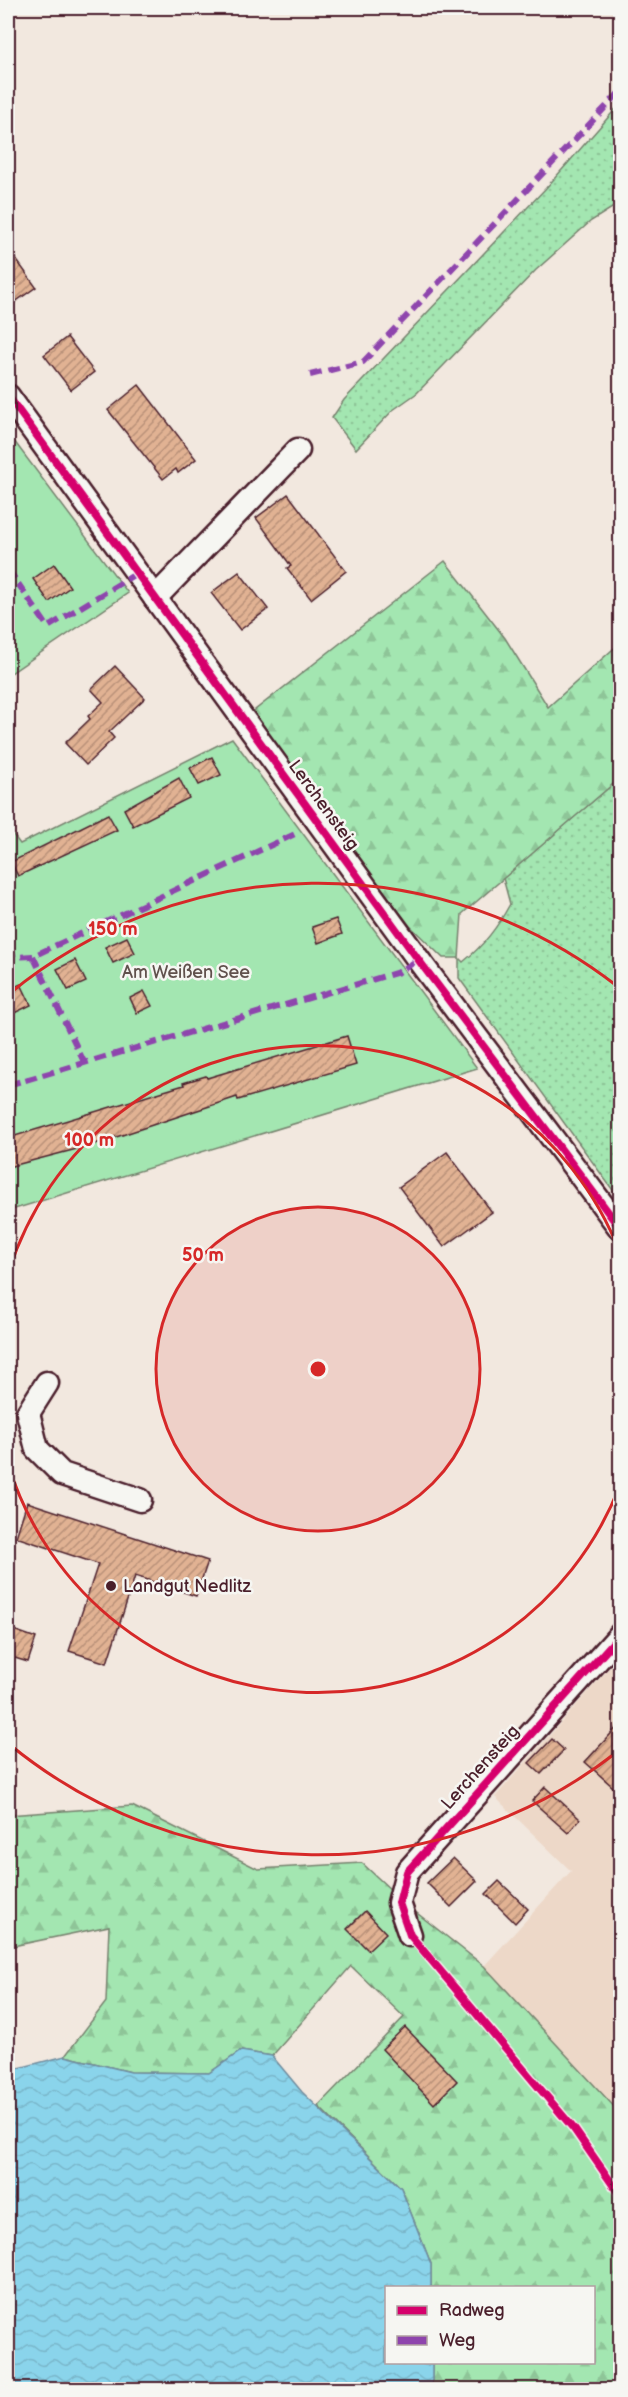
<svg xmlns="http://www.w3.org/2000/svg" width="628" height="2397" font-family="'Balsamiq Sans',sans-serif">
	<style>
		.built { fill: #edd8c8 }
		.grass { fill: url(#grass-dots); stroke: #76826e; stroke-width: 1.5 }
		.forest { fill: url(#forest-firs); stroke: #76826e; stroke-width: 1.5 }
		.garden { fill: #a3e6b1; stroke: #76826e; stroke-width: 1.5 }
		.water { fill: url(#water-waves); stroke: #708c9e; stroke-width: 1.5 }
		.building { fill: url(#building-hatch); stroke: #4a1f2b; stroke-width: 1.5 }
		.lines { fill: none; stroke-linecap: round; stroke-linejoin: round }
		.minor-casing { stroke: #4a1f2b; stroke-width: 27 }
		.minor { stroke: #f6f6f2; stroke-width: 22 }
		.quiet { stroke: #8e44ad; stroke-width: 6; stroke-dasharray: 12 6; stroke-linecap: butt }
		.cycleway-casing { stroke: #f6f6f2; stroke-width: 11 }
		.cycleway { stroke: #d6006c; stroke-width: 8 }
		.ring { fill: none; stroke: #d62828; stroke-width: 3 }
		.poi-dot { fill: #4a1f2b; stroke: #f6f6f2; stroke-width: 2 }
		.labels { text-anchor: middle; stroke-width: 5; stroke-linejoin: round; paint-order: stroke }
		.street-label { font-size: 18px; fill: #4a1f2b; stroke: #f6f6f2 }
		.park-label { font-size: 18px; fill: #60514c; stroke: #f6f6f2 }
		.poi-label { font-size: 18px; fill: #4a1f2b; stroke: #f6f6f2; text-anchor: start }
		.centre { fill: #d62828; stroke: #f6f6f2; stroke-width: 3 }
		.ring-label { font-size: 18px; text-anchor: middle; font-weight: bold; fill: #d62828; stroke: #f6f6f2; stroke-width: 5; stroke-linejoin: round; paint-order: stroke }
	</style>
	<defs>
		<pattern id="grass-dots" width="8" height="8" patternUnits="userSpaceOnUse" patternTransform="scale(1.5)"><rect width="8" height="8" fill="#a3e6b1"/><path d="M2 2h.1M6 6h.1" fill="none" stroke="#8ec598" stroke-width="1.8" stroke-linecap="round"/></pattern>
		<pattern id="forest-firs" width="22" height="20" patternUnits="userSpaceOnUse" patternTransform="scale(1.5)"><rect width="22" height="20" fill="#a3e6b1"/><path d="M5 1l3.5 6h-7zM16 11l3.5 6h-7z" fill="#8ec598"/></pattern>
		<pattern id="water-waves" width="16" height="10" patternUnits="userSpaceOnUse" patternTransform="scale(1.5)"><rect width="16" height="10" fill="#8ad4eb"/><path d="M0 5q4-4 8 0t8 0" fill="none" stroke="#79b6ca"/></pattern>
		<pattern id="building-hatch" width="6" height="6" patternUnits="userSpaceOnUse" patternTransform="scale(1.5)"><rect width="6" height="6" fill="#e1b293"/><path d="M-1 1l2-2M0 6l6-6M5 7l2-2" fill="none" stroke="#b89078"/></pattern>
	</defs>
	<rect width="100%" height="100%" fill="#f2e8df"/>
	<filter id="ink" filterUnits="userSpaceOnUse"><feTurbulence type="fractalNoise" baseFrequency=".0167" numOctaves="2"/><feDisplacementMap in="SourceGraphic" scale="12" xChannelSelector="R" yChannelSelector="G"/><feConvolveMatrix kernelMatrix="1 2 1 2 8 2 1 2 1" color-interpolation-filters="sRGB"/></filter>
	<g filter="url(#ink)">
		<polygon class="built" points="620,1656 620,2113 484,1966 571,1871 495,1797"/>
		<g class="grass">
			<polygon points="620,104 620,203 591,221 536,270 417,393 393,410 356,449 332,418 344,400 546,188"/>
			<path d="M620 778V1200L459 978V958L463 962C484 945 497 928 510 904L503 878Z"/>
		</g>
		<g class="forest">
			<polygon points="445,561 505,638 548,707 620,643 620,778 462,914 459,958 443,958 410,926 250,714"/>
			<polygon points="132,1806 258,1869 362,1863 408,1906 484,1966 620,2113 620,2389 432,2389 432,2363 594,2362 594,2288 431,2287 431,2264 401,2188 318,2106 404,2017 351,1966 272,2056 241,2051 209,2073 131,2072 65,2056 106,2002 109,1926 8,1947 8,1815"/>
		</g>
		<g class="garden">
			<polygon points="8,433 128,593 8,675"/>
			<polygon points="232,738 477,1068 8,1211 8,828 20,844"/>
		</g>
		<polygon class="water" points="241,2051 272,2056 302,2092 401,2188 431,2264 431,2287 386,2288 386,2362 432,2363 432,2389 8,2389 8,2065 19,2068 65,2056 131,2072 209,2073"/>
		<g class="building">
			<polygon points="8,248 36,287 8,307"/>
			<polygon points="67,337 94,372 71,390 44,355"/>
			<polygon points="139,385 196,459 178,473 176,469 163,479 108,410"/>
			<polygon points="288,494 346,571 311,599 287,568 291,566 256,518"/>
			<polygon points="54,564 70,587 49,602 33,579"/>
			<polygon points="239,572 268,609 240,630 211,593"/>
			<polygon points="115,666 145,698 109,732 114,738 86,765 65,743 90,719 88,716 103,702 91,689"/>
			<polygon points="212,757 221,775 199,785 190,768"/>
			<polygon points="179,778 189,798 133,826 124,809"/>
			<polygon points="108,814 117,830 18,876 11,862"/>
			<polygon points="336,919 342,934 318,943 312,927"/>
			<polygon points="127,937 135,953 113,963 105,947"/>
			<polygon points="75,960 86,982 68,990 57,969"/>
			<polygon points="21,984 31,1005 8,1016 8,990"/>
			<polygon points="144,991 152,1006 137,1013 130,998"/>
			<polygon points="347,1036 356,1065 238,1100 237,1097 92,1145 8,1167 8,1138 184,1085 183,1083 206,1076 207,1078"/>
			<polygon points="447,1152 492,1212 444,1247 399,1187"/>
			<polygon points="27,1502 208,1561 196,1596 135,1576 107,1663 69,1651 98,1564 16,1537"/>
			<polygon points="8,1628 36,1638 28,1662 8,1656"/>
			<polygon points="621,1723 621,1794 585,1762"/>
			<polygon points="552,1739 564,1750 541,1774 529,1763"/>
			<polygon points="545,1787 580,1819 568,1833 532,1801"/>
			<polygon points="453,1858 477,1881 451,1907 427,1883"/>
			<polygon points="499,1881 528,1909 515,1923 486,1894"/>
			<polygon points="365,1911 386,1933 368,1950 347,1929"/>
			<polygon points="405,2027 457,2081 434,2104 382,2049"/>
		</g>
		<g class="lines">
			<defs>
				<g id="minor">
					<polyline points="8,396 423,966 620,1228"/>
					<polyline points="155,598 298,450"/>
					<polyline points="47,1383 28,1413 37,1449 62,1474 140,1500"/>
					<polyline points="410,1935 399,1903 407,1872 620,1635"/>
				</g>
			</defs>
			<use href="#minor" class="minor-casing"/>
			<use href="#minor" class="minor"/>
			<g class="quiet">
				<polyline points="310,375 363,362 620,92"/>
				<polyline points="8,569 48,627 137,573"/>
				<polyline points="8,948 14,957 33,956"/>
				<polyline points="85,1064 33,956 295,834"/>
				<polyline points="8,1085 399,972 419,959"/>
			</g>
			<defs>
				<g id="cycleway">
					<polyline points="8,396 423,966 620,1228"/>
					<polyline points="620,1635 407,1872 399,1903 410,1935 574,2129 620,2195"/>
				</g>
			</defs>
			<use href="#cycleway" class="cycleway-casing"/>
			<use href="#cycleway" class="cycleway"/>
		</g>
	</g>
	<circle cx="318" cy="1369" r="162" fill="#d62828" fill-opacity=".12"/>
	<g class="ring">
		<circle cx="318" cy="1369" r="162"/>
		<path d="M620 1485A324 324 0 0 1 8 1464M8 1274A324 324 0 0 1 620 1253"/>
		<path d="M617 1752A486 486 0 0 1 9 1744M9 994A486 486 0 0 1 617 986"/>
	</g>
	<circle class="poi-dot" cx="111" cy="1586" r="6"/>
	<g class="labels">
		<g class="street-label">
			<text transform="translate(324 805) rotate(54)" y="6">Lerchensteig</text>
			<text transform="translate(480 1767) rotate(-48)" y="6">Lerchensteig</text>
		</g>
		<g class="park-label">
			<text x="186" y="978">Am Weißen See</text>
		</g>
		<g class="poi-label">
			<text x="123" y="1592">Landgut Nedlitz</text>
		</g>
	</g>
	<circle cx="318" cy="1369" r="9" class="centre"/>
	<g class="ring-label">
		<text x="113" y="935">150 m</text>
		<text x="89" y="1146">100 m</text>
		<text x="203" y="1261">50 m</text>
	</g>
	<rect width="628" height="2397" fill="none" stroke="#f6f6f2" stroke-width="30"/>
	<rect x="15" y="15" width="598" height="2367" fill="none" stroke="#4a1f2b" stroke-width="2" filter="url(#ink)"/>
	<rect x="385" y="2286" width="210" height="78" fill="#f6f6f2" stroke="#b1a0a2" stroke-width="1.5"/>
	<rect x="397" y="2306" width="30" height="9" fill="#d6006c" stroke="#b1a0a2" stroke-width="1.5"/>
	<text x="439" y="2316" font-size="18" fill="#4a1f2b">Radweg</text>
	<rect x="397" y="2336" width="30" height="9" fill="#8e44ad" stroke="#b1a0a2" stroke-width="1.5"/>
	<text x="439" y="2346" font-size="18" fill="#4a1f2b">Weg</text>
</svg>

------------------------------

> Exercise details
This task calls for each line of the material that contains "labels".

> Response
		.labels { text-anchor: middle; stroke-width: 5; stroke-linejoin: round; paint-order: stroke }
	<g class="labels">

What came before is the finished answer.